A few weeks back, I posted a link to a list of novels that inspired graphic designers. In a somewhat similar vein, Kottke.org linked to this list of Recommended Reads for students in the MFA program for Interaction Design at the School for the Visual Arts. Some of the titles listed make obvious sense — books like Don’t Make Me Think, by Steven Krug and How to Lie with Statistics, by Darrell Huff & Irving Geiss – but a few of the titles jumped out at me as being interesting choices.
In a sub-category called Storytelling and Visual Narratives, the faculty recommends Comics and Sequential Art by Will Eisner and Understanding Comics: The Invisible Art by Scott McCloud.

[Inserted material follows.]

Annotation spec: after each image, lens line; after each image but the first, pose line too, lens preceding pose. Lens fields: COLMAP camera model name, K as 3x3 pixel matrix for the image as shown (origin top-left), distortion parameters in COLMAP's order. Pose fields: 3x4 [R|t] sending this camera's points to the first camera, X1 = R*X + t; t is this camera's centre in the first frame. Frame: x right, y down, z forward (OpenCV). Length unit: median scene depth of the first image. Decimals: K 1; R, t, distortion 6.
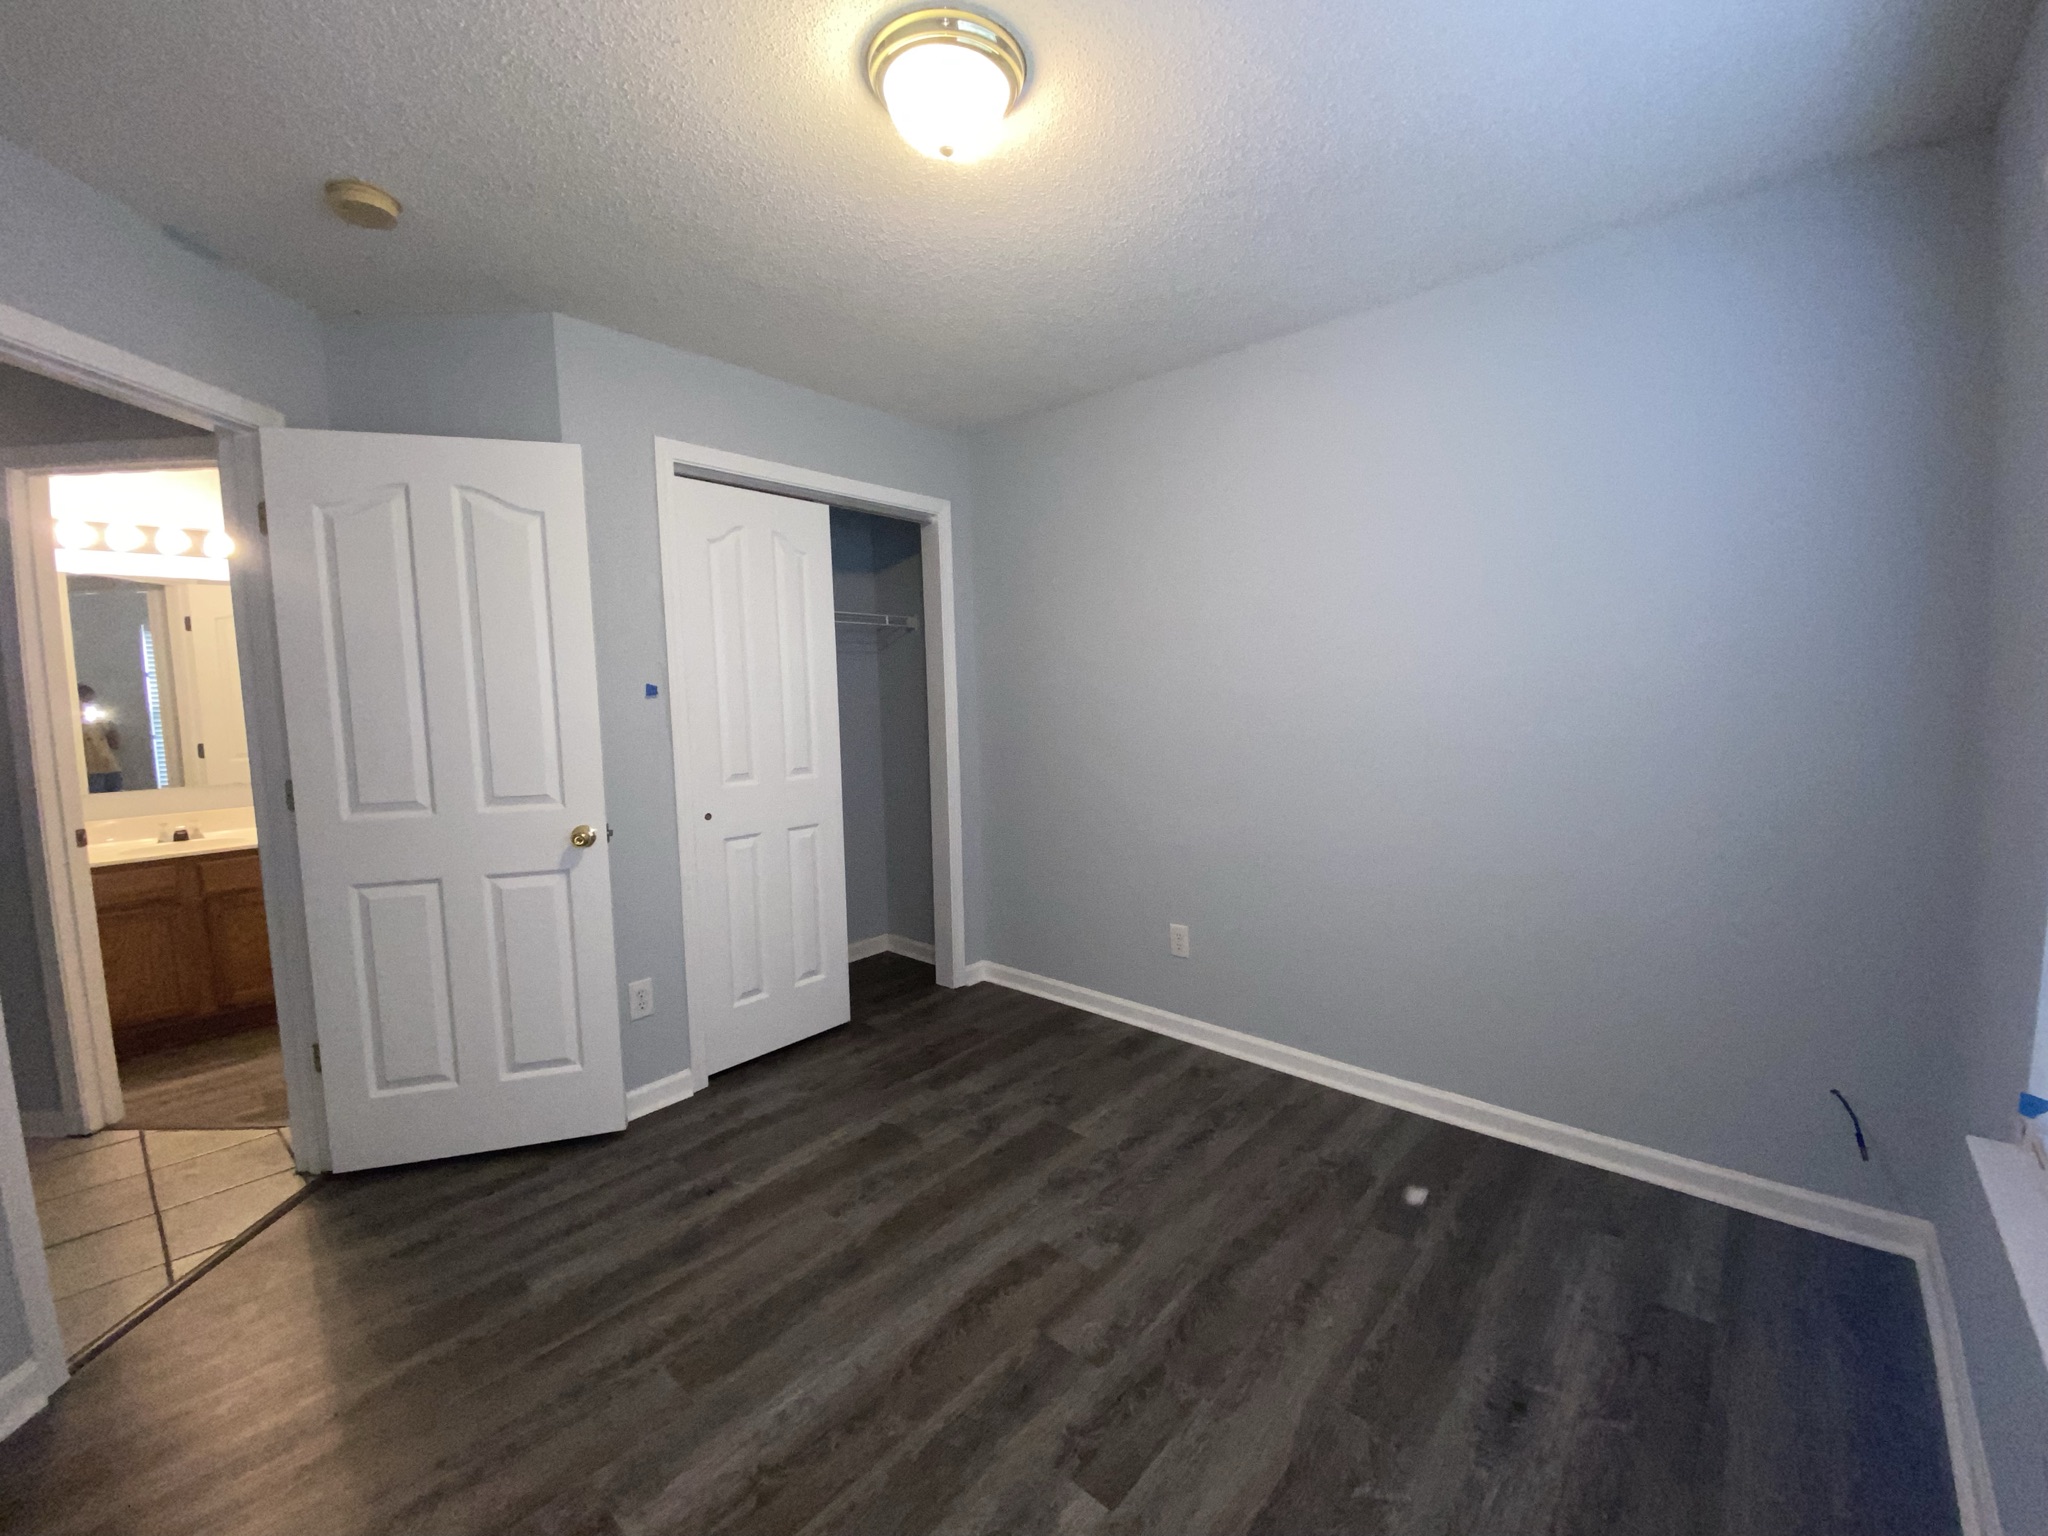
lens RADIAL K [[827.4, 0, 1024.0], [0, 827.4, 768.0], [0, 0, 1]] dist [0.034990, -0.034708]
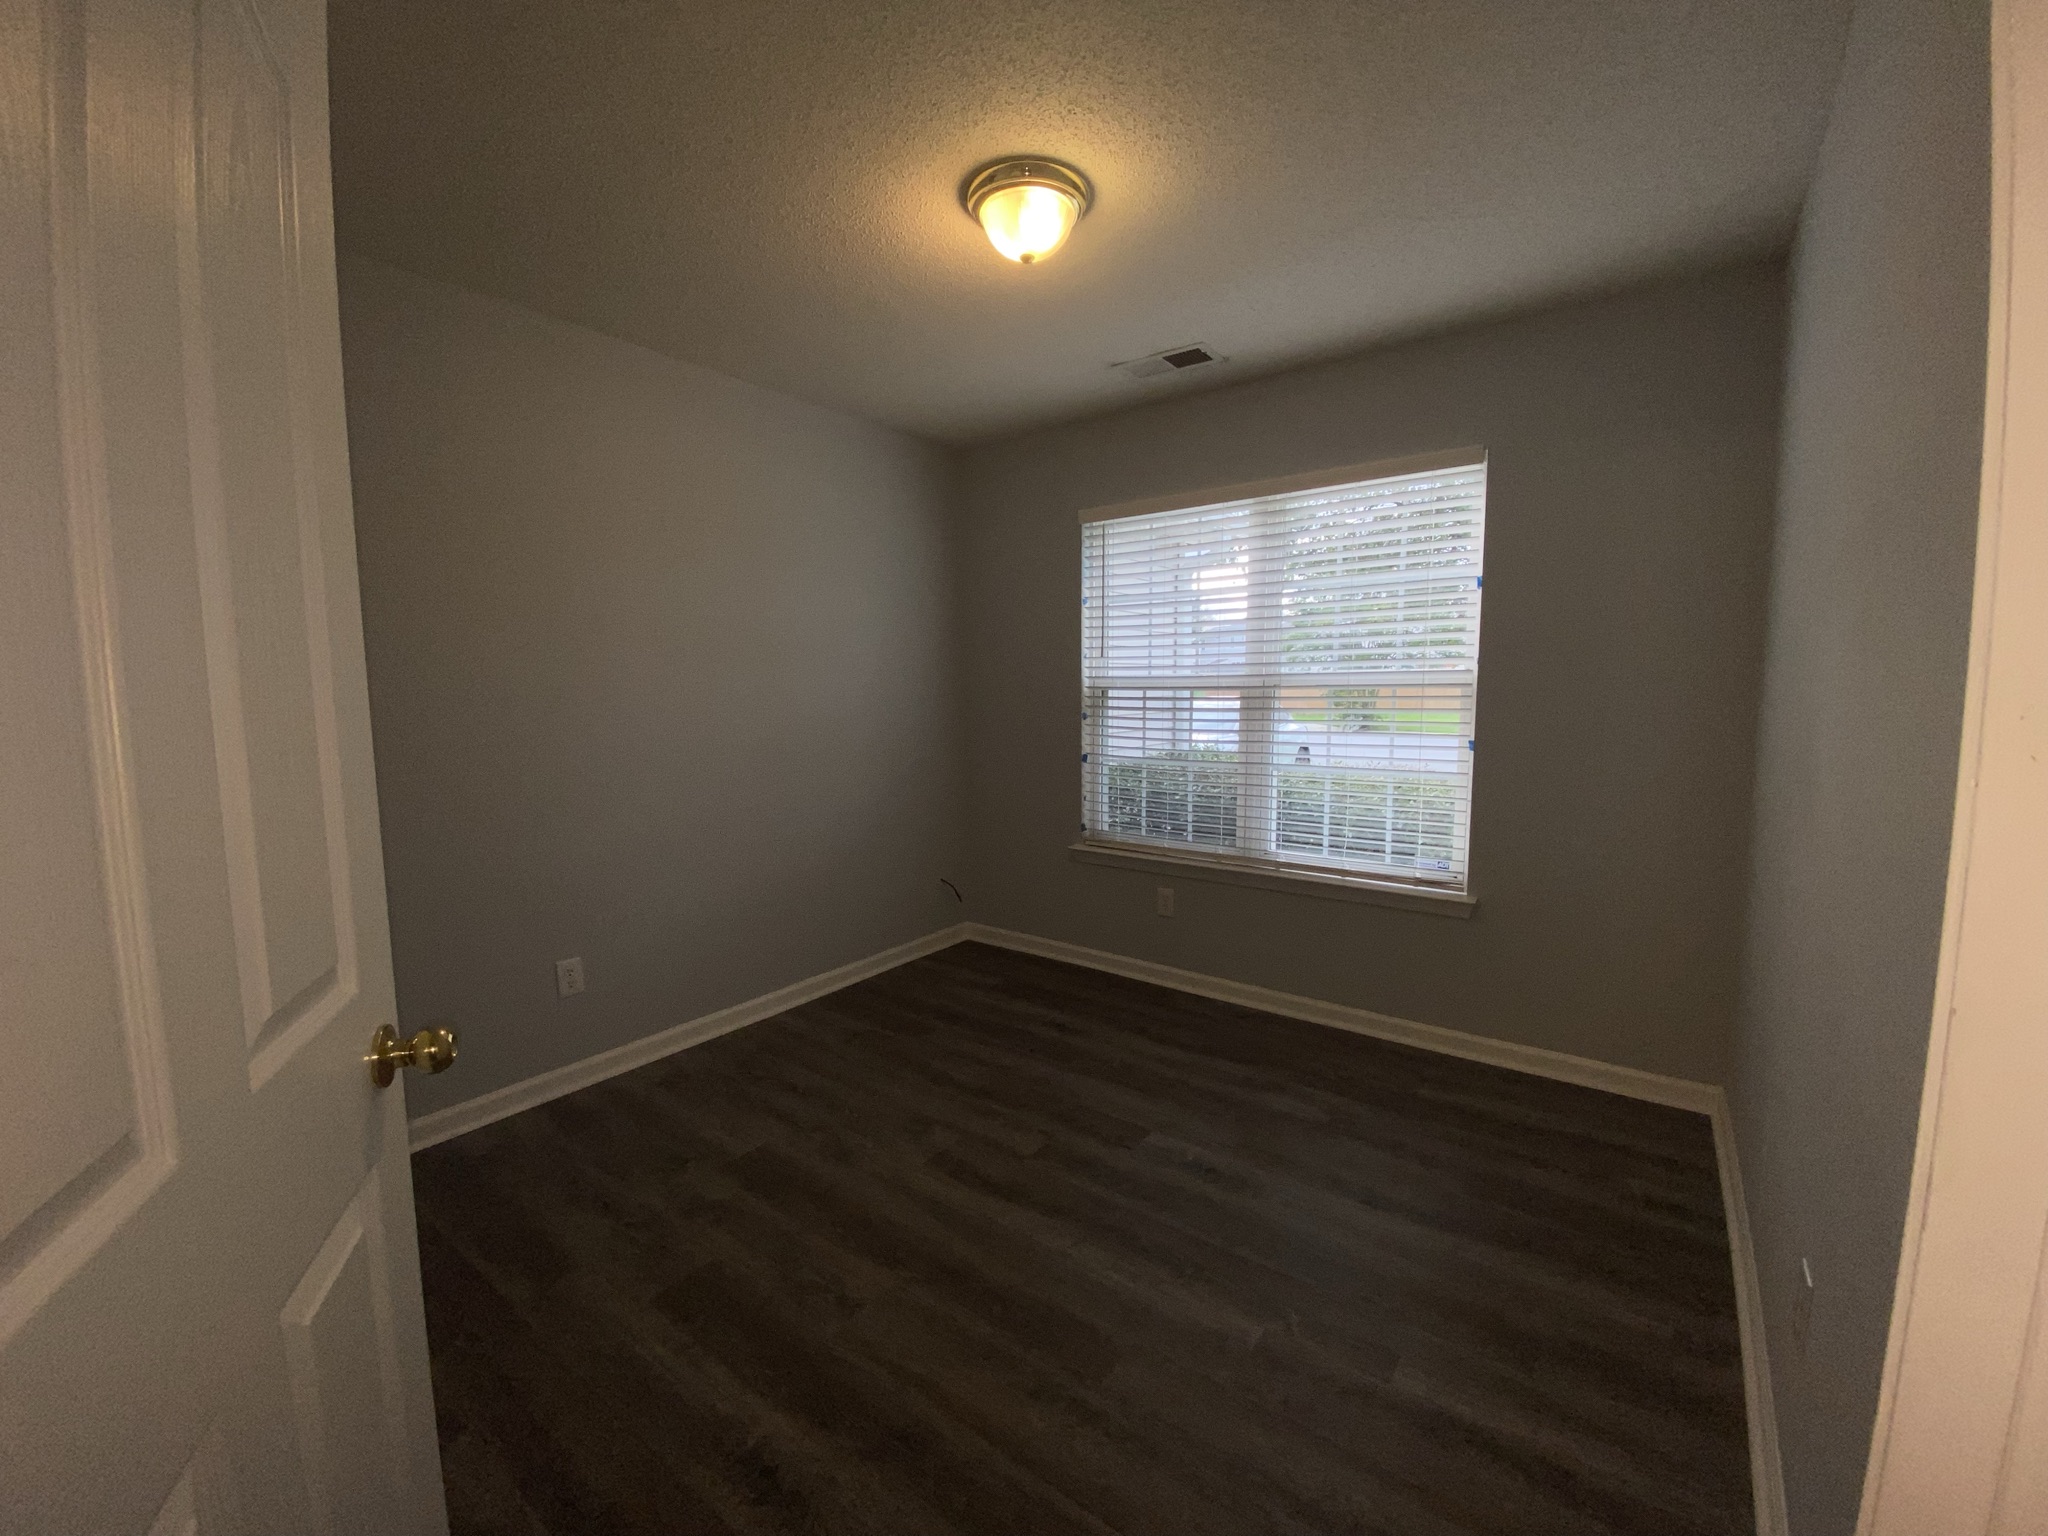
lens RADIAL K [[827.4, 0, 1024.0], [0, 827.4, 768.0], [0, 0, 1]] dist [0.034990, -0.034708]
pose [[-0.068274, -0.090720, 0.993533, -1.058704], [0.110054, 0.989095, 0.097877, -0.062657], [-0.991578, 0.116024, -0.057545, 0.856800]]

These titles make a certain sense, as a comic or graphic novel is an interaction, of sorts, and creating a smooth interface is a kind of storytelling, but the one that jumped out at me as being ingenius (and the book I was most excited to see on the list) was Cradle to Cradle by William McDonough and Michael Braungart.
Few books challenge the accepted orthodoxy of their subjects as much as Cradle to Cradle. For those who haven’t read the book, the basic premise is that the way we design and manufacture things is wrong. We think of waste as a natural byproduct of production, and consequently, we continue to replicate wasteful production models. The authors advocate changing the way we make things so that the “waste” created in production is useful, as it so often is in nature. Among the more radical ideas in the book is the notion that recycling isn’t good, but merely “less bad.”
But how to take this idea and apply it to something as – forgive me – ephemeral as web design? What is the “waste” in designing a website or a virtual space? Extraneous links? Crowded space? I’d love to hear from any web designers who have read the book. How did it influence your work or change the way you thought about design?